Luego de que Dios estuviese acompañado de un gran ejército de arcángeles, ángeles, serafines, guardianes, querubines entre otras razas divinas del cielo, los luceritos comenzaron a interactuar con ellos cuando estaban cerca de su padre, hablaban sin una boca, podían entrar a la consciencia de los demás y así era como se comunicaban.

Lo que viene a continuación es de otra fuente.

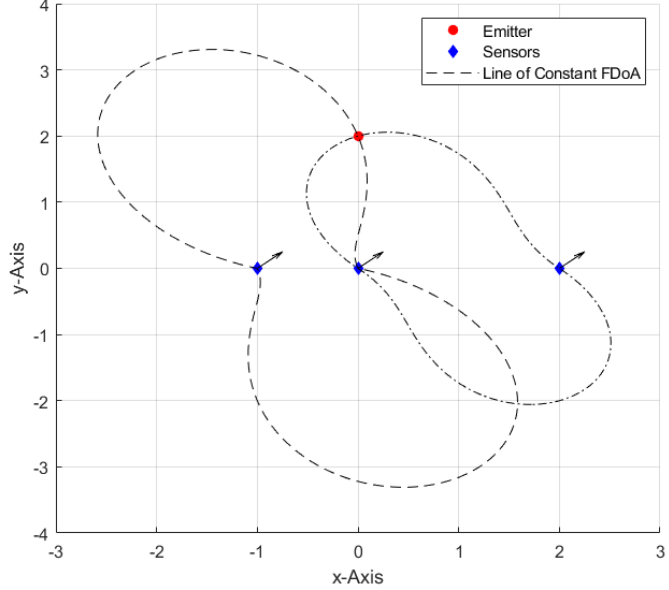
Figure 1. Lines of constant frequency difference of arrival (FDoA) with a stationary emitter and three sensors moving toward the indicated direction.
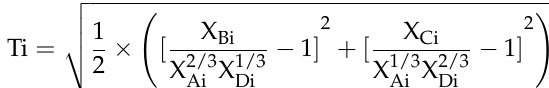
Figure 8. Classification plot of discriminant functions F1 and F2 for the Songhua River sediments. Provenance fields are from Roser and Korsch [36].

Un día, cuando Dios llamó a sus sietes arcángeles, los luceros comenzaron a brillar y hacerse más grandes, la impresión de los arcángeles fue tanta que se colocaron de pie y cuando la luz desapareció dejó ver a dos pequeños niños, uno de cada lado del trono. Tenían la piel blanquecina, ojos y cabello negro, labios delgados y un cuerpo delgado y pequeño..., eran como niños de 7 años. Los arcángeles sonrieron agradados y Dios les sonrió a sus pequeños, y ellos miraron a todos sin entender cómo, o porqué, pero viendo el gesto que su padre les hacía intentaron imitarlo y dibujaron unas sonrisas como inseguras en sus rostros, sin embargo, sintieron por primera vez una agradable alegría.